A 54KB client-side HNSW vector search engine in WASM

(github.com)

7 points | by anshulbasia27 1 hour ago

1 comments

anshulbasia27 1 hour ago
Hi HN, I built altor-vec, a client-side HNSW vector search engine written in Rust that compiles to 54KB of WebAssembly. It lets you run semantic search entirely in the browser with sub-millisecond latency.
I started working on this because of the typical SaaS search dependency. Tools like Algolia are great, but at $0.50 per 1,000 searches, costs scale linearly with usage. More importantly, sending every user keystroke to a third-party API isn't ideal for privacy.

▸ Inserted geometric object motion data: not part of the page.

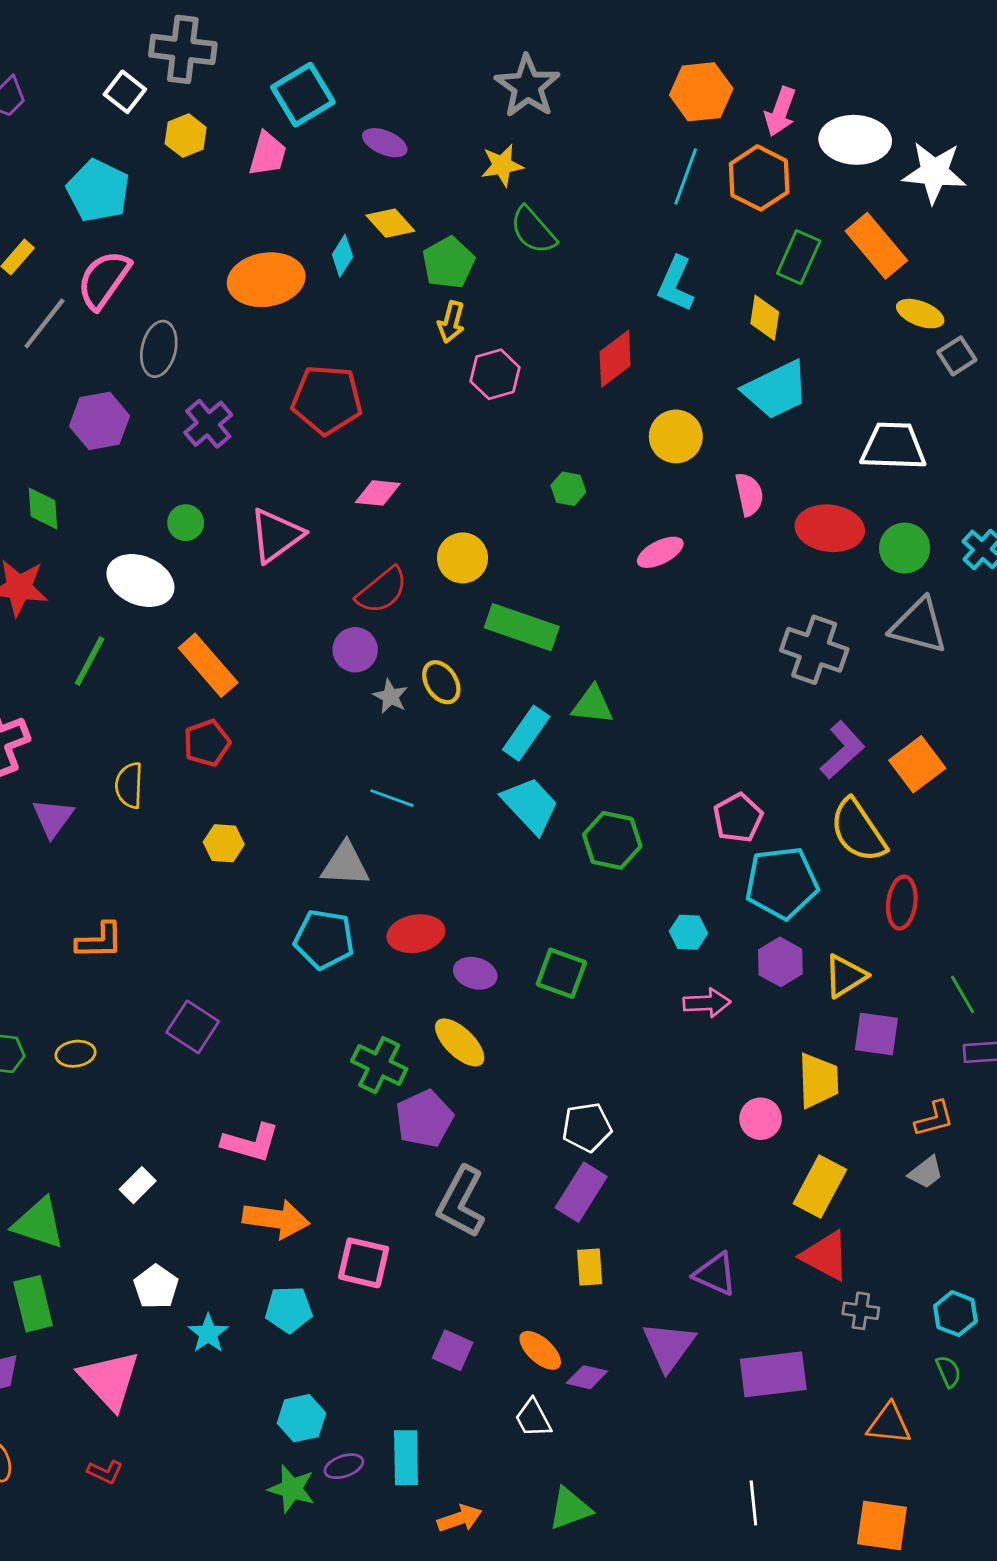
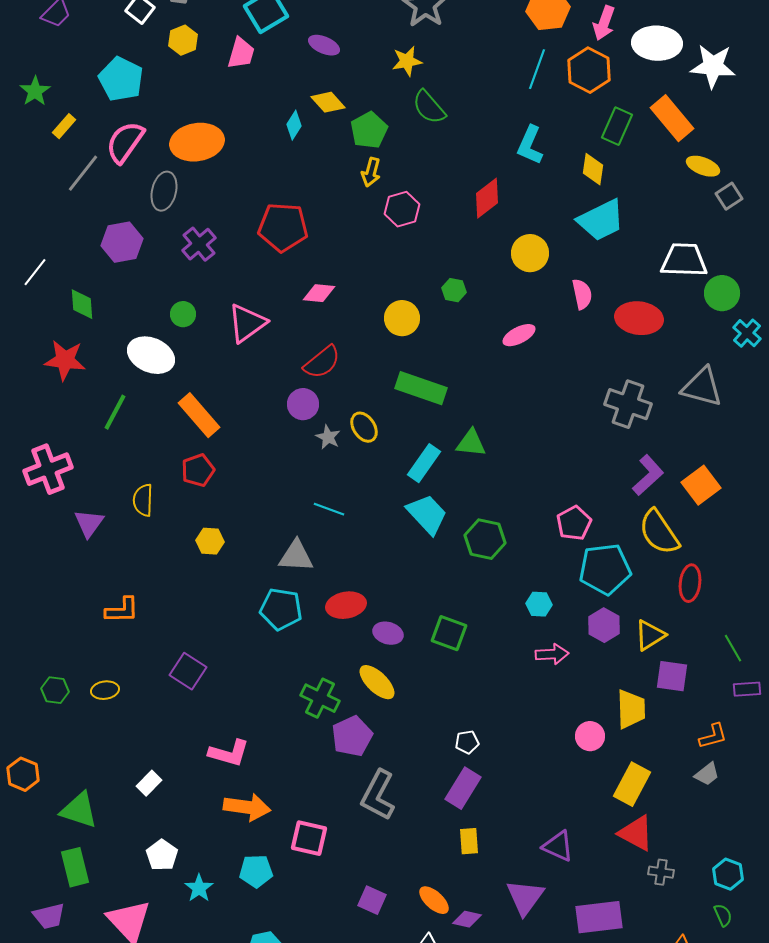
orange ellipse: (266, 280) -> (197, 142), moved
green circle: (905, 548) -> (722, 293), moved
yellow circle: (462, 558) -> (402, 318), moved
white pentagon: (587, 1127) -> (467, 742), size x0.7

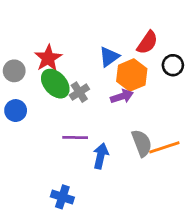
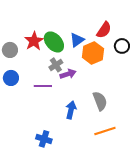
green ellipse: (55, 84) -> (54, 42), moved
purple arrow: (122, 96) -> (68, 74), moved
purple line: (75, 137) -> (43, 86), moved
orange line: (164, 147) -> (105, 131), moved

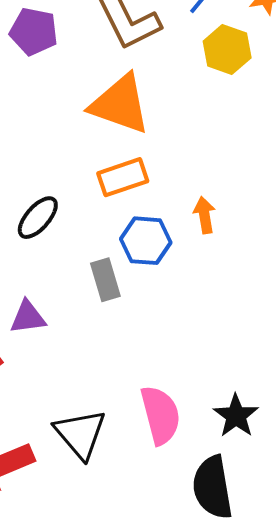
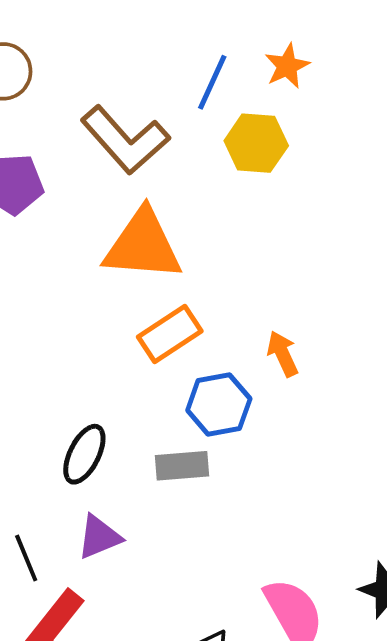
black ellipse: (38, 218) -> (84, 454), moved
gray rectangle: (105, 280) -> (182, 466), turned -63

I wanted a way to run high -quality semantic search directly on the user's device, where queries cost nothing and data never leaves the browser.
Under the hood, altor-vec implements HNSW (Hierarchical Navigable Small World)—the same algorithm used by Pinecone, Qdrant, and pgvector. HNSW builds a multi-layer graph where upper layers act as express lanes for coarse navigation, and the bottom layer contains all vectors for fine-grained search. This allows queries to greedily descend and find nearest neighbors in O(log n) time.
To make this viable for the browser, keeping the binary size small was critical. By writing it in Rust and carefully managing dependencies, the compiled WASM is just 54KB gzipped (117KB raw). For performance, all vectors are L2-normalized at insert time. This means dot product distance equals cosine similarity, saving computation during search. The index can be serialized to a binary format, allowing you to build it once at compile time and load it instantly on the client via a Uint8Array.
I benchmarked it with 10,000 vectors at 384 dimensions using the all-MiniLM-L6-v2 model. The serialized index is 17MB, which translates directly to the memory footprint when loaded into the browser. In Chrome, the p95 search latency is 0.60ms. In Node.js, it's 0.50ms, and native Rust hits 0.26ms. Because it's so fast, you can easily run it in a Web Worker to keep the main UI thread completely unblocked.
To make this practically useful, I also just published a Docusaurus plugin (docusaurus-theme-search-altor) that replaces Algolia DocSearch. It extracts your site content at build time and generates both an HNSW index and a BM25 index. In the browser, keyword search runs fully client-side with zero external calls. For semantic search, it pings a lightweight embedding API to convert the query into a vector, then searches the HNSW index locally via the WASM engine. If the embedding API is unreachable, it gracefully degrades to BM25 keyword results.
You can try the live demo here: https://altor-lab.github.io/altor-vec/
The source code is on GitHub: https://github.com/Altor-lab/altor-vec
I'm currently looking into ways to further compress the index size, perhaps through product quantization, as 17MB for 10K vectors is still a bit heavy for initial page loads on slower connections.
I'd love to hear your thoughts on the implementation, any ideas for reducing the memory footprint, or feedback on the Docusaurus plugin. Happy to answer any questions.